– Если предполагается скорый взлет, то ключи обычно оставляют в замке зажигания.
– Если так... Мы займемся мачтой, крючьями и прочей ерундой, а ты должен заглянуть в кабину. Если ключи на месте, дашь мне знать. Если ключей нет – тоже сообщишь. Вопросы есть? Вопросов нет. Вперед без страха и сомнений.
Пыёлдин медленно, лениво поднялся, отряхнул зад от пыли, потоптался на месте, чтобы все видели, какой он сонный, ленивый, бестолковый, и побрел к вертолету. Подошел, похлопал ладонью по пыльным горячим бокам, оглянулся на приближающихся вертолетчиков, улыбнулся.
– Сил-то у машины хватит эту дуру поднять? – Он кивнул в сторону мачты, лежавшей на боку.
– Не о том спрашиваешь, мужик, – один из вертолетчиков отодвинул Пыёлдина от дверцы.
– А о чем можно спросить?
– За что цеплять? Крючья какие-то есть тут у вас? Цепи, проволока?
– Зацепим... Приготовили кое-что... А это... – Пыёлдин помялся. – Надо бы совместить наши петли с вашими... За что цеплять-то будем? – Пыёлдин снова подошел к вертолету и заглянул в распахнутую дверцу. – Залезу, посмотрю? – Он обернулся к вертолетчикам.

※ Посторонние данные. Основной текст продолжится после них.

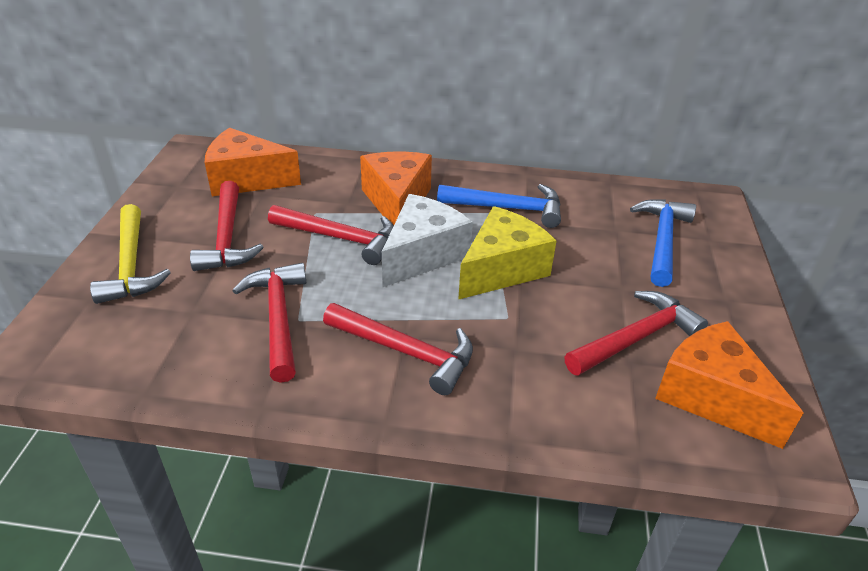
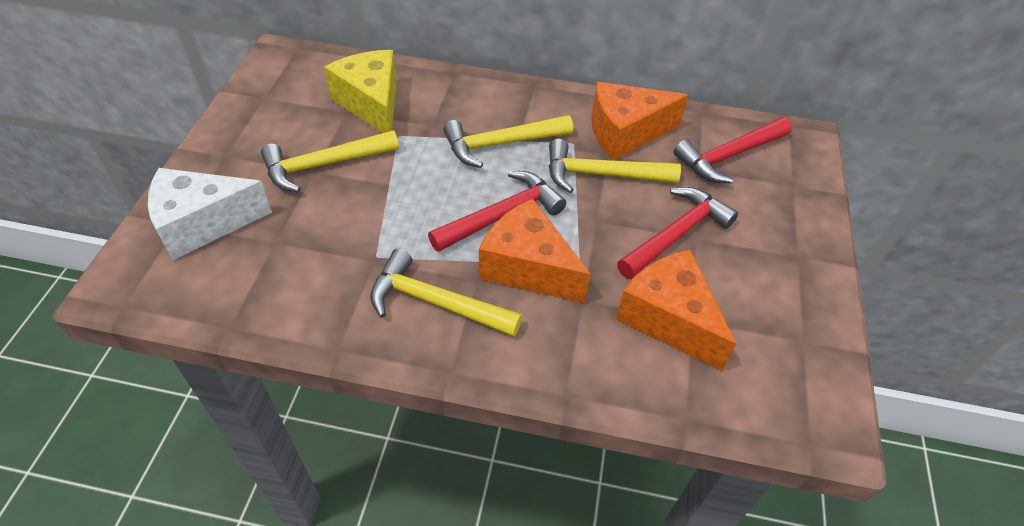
blue hammer: [437,184,561,228] [630,199,696,287] = 2 -> none = 0
red hammer: [190,181,264,271] [232,263,306,383] [268,205,394,265] [323,303,473,395] [564,291,708,376] = 5 -> [428,171,566,252] [617,187,738,279] [673,117,792,183] = 3
yellow hammer: [90,204,171,304] = 1 -> [261,130,399,193] [370,249,522,337] [443,115,573,168] [549,139,681,193] = 4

– Посмотри, мужик, полюбопытствуй. – Парень в военной форме снисходительно окинул взглядом Пыёлдина. А как на него смотреть, на него иначе и невозможно было смотреть – замызганный, кое-как выстриженный, сутулый, с тощей шеей, заискивающим взглядом, суетливыми движениями. Да и походка у него была какая-то дурацкая – он ходил, заворачивая носки внутрь, а на босых ногах болтались ботинки без шнурков, явно на два-три размера больше, чем требовалось...
– Витя! – позвал Пыёлдин. – Давай прикинем, что тут у них. – Он чуть ли не силой затолкал Витю в вертолет, наклонился, вроде бы рассматривая что-то на полу, и задом, тощим своим подрагивающим задом многолетнего зэка умудрился, перекрыв поле зрения у вертолетчиков, подтолкнуть все еще робеющего Витю к кабине – смотри, дескать, изучай обстановку, готовься, мать твою за ногу! – Нормально, – сказал Пыёлдин, спрыгивая на горячую пыль двора. – Зацепится. Кто вести будет?

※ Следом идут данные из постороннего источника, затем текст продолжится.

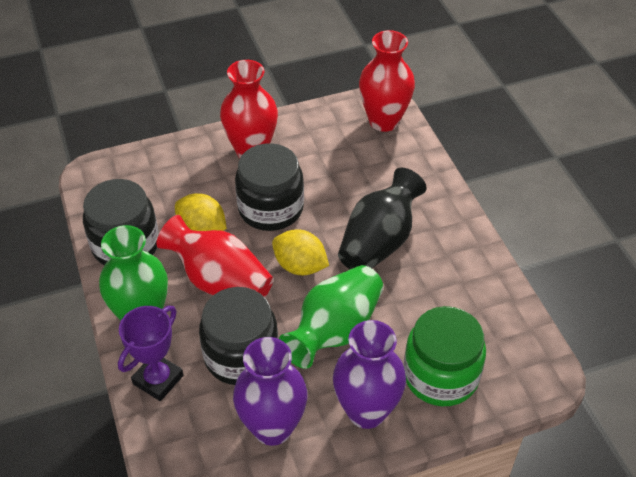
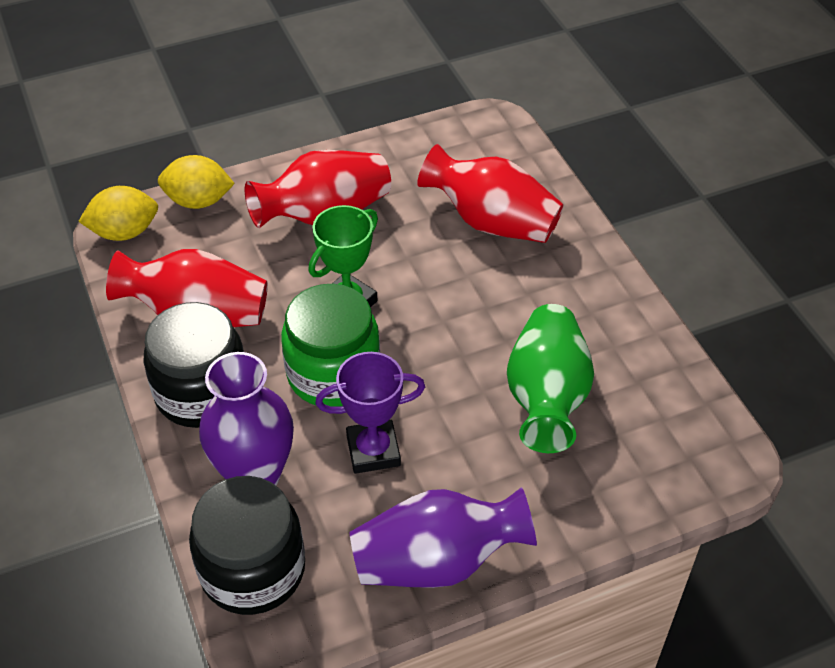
black jar: [83,179,159,266] [199,287,278,385] [235,143,304,231] = 3 -> [144,302,244,428] [189,476,305,615] = 2
black vase: [338,168,427,269] = 1 -> none = 0
green trophy: none = 0 -> [308,205,378,307] = 1
green vase: [99,225,168,320] [279,265,383,369] = 2 -> [507,304,594,453] = 1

– Ну я, – осклабился один из вертолетчиков. – А что?
И Пыёлдин начал долго и бестолково объяснять, как нужно подняться, куда завести крюк, за что его зацепить, как зависнуть над крышей, чтобы мачта села как раз на те болты, которые они бетонировали...
– Ладно, батя, разберемся, – потерял летчик терпение. – Посторонись-ка!
А Пыёлдин обиделся.
И ужаснулся.
Не на летчика обиделся, жизни своей ужаснулся. Уж если ровесник называет его батей, причем спокойно, не желая оскорбить, а даже с некоторым уважением к возрасту.
Нет, сливай воду, ребята, сливай воду.
Никогда, Каша, ты не будешь моложе и красивее. Ты сможешь только отмыться, отплеваться, отгавкаться, но не более того. Назад пути нету, Каша. Или сейчас, или никогда. Через десять лет ты выйдешь отсюда уже не батей, ты выйдешь сраным стариком. Только так тебя будут называть, только так...
От печальных мыслей его отвлек Витя. Он неслышно подошел сзади, тронул Пыёлдина за локоть.
– Ну? – резко обернулся тот.
– Ключей нет. Каша... Нет ключей.
– Будут, – заверил Пыёлдин, ощутив вдруг необыкновенный подъем, ощутив, как наполняет все его существо отчаянное безрассудство, когда немеют губы, а в груди холод и сквозняк. А это, он уже знал по своему опыту, означает успех, победу и торжество. Давай, Аркаша! Помогай тебе бог! Давай, миленький, давай, хорошенький... Не вечно же тебе гнить в этих стенах, на этих нарах... А если наделаешь в штаны – догнивай здесь, сучий ты потрох!
Он твердил и твердил эти слова, пытаясь взбодрить себя и вытеснить, выдавить из души остатки осторожности и опасливости.